Orley Farm – Anthony Trollope
In this flat second installment of the Orley Farm saga the characters I found invigorating are either absent or watered down. Early on Mrs. Mason confesses to two close friends that she forged the will. There’s much moralizing about her dastardly act, but the repentant woman is forgiven. The trial proceeds and she’s found not guilty. Trollope has sympathy for Mrs. Mason, but he also has a problem with a legal system that allows justice to be subverted by wily lawyers. The main dilemma involves her righteous son, who believes passionately in his mother’s innocence. It’s determined that he must be told of her guilt, and how will he take this blow? He agonizes, considering what she did to be “the foulest fraud that practiced villains can conceive!” – but he too winds up forgiving her (in his stern fashion). It has been decided that, after the trial, Orley Farm must be returned to its rightful owner. This is done, and there things end, leaving the fate of a handful of characters up in the air. Not that I cared much; the novel was too emotionally overwrought and high-minded for any but Victorian readers. In regard to that high-minded tone, there’s a matter that Trollope chooses to gloss over. It has to do with a side story: Felix, who is portrayed as exceedingly upright, is to marry Madeline, who is a paragon of virtue (and beautiful and wealthy to boot). But there’s an obstacle. Before he met her, Felix had been grooming a lower class young woman to be his wife. He had entered into a legal document with the neer-do-well father stipulating that a marriage is to take place; he has hired someone to teach Mary Snow the niceties of manners and to watch over her activities.

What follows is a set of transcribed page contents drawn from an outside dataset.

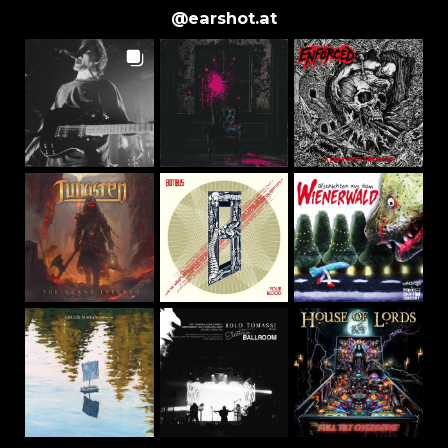
@
earshot.at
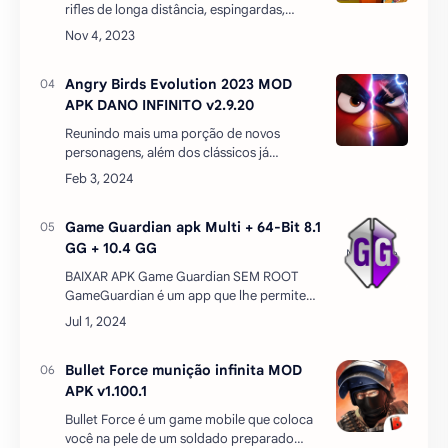
rifles de longa distância, espingardas,
pistolas e muito mais. E, assim como em
Fortnite, a cor da arma mostra a raridade
dela. Rocket…
Angry Birds Evolution 2023 MOD
APK DANO INFINITO v2.9.20
Reunindo mais uma porção de novos
personagens, além dos clássicos já
conhecidos, Angry Birds Evolution traz um
tipo de game diferente do título original da
franquia, mas no …
Game Guardian apk Multi + 64-Bit 8.1
GG + 10.4 GG
BAIXAR APK Game Guardian SEM ROOT
GameGuardian é um app que lhe permite
modificar o conteúdo dos seus video
games Android para conseguir vantagens e
melhorias 'ilegais…
Bullet Force munição infinita MOD
APK v1.100.1
Bullet Force é um game mobile que coloca
você na pele de um soldado preparado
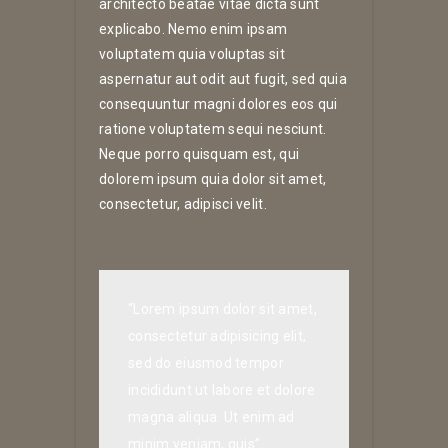
architecto beatae vitae dicta sunt
explicabo. Nemo enim ipsam
voluptatem quia voluptas sit
aspernatur aut odit aut fugit, sed quia
consequuntur magni dolores eos qui
ratione voluptatem sequi nesciunt.
Neque porro quisquam est, qui
dolorem ipsum quia dolor sit amet,
consectetur, adipisci velit.
“Lorem ipsum dolor sit amet,
consectetur adipisicing elit,
sed do eiusmod tempor
incididunt ut labore et dolore
magna aliqua. Ut enim ad
minim veniam, quis”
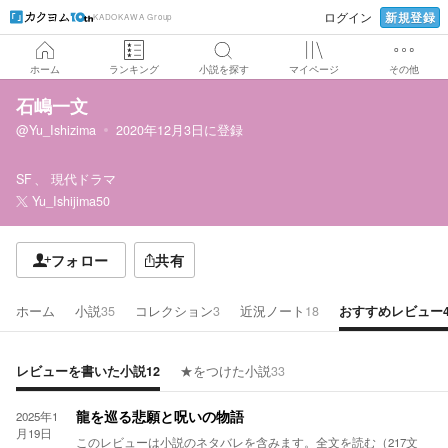
新規登録
ログイン
KADOKAWA Group
ホーム
ランキング
小説を探す
マイページ
その他
石嶋一文
@Yu_Ishizima
2020年12月3日
に登録
SF
現代ドラマ
Yu_Ishijima50
フォロー
共有
ホーム
小説
35
コレクション
3
近況ノート
18
おすすめレビュー
レビューを書いた小説
12
★をつけた小説
33
2025年1
龍を巡る悲願と呪いの物語
月19日
このレビューは小説のネタバレを含みます。
全文を読む（
217
文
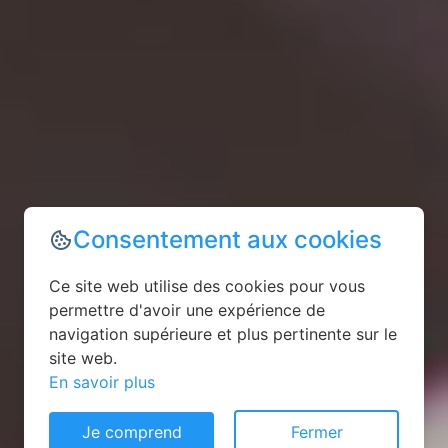
Consentement aux cookies
Ce site web utilise des cookies pour vous
permettre d'avoir une expérience de
navigation supérieure et plus pertinente sur le
site web.
En savoir plus
Je comprend
Fermer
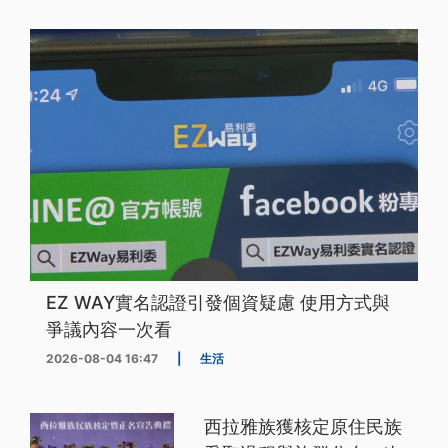
EZ WAY實名認證引發個資疑慮 使用方式與
爭議內容一次看
2026-08-04 16:47
|
生活
西拉雅族獲核定原住民族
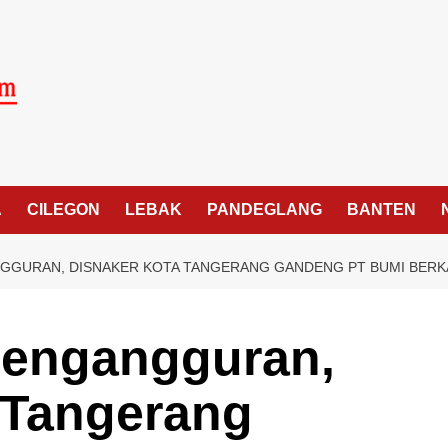
A
CILEGON
LEBAK
PANDEGLANG
BANTEN
NGGURAN, DISNAKER KOTA TANGERANG GANDENG PT BUMI BER
Pengangguran,
 Tangerang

This lady informs Felix that Mary exchanged letters with a young man and met him once under a lamp-post. Felix has a talk with a contrite Mary in which he gently proposes that they aren’t meant for one another and that they should call off their union. The angry father is appeased by a considerable sum of money (which he will drink away). Thus Felix is provided with a convenient “out” from his entanglement. Trollope the moralist expresses no misgivings about an episode that struck me as thoroughly unsavory.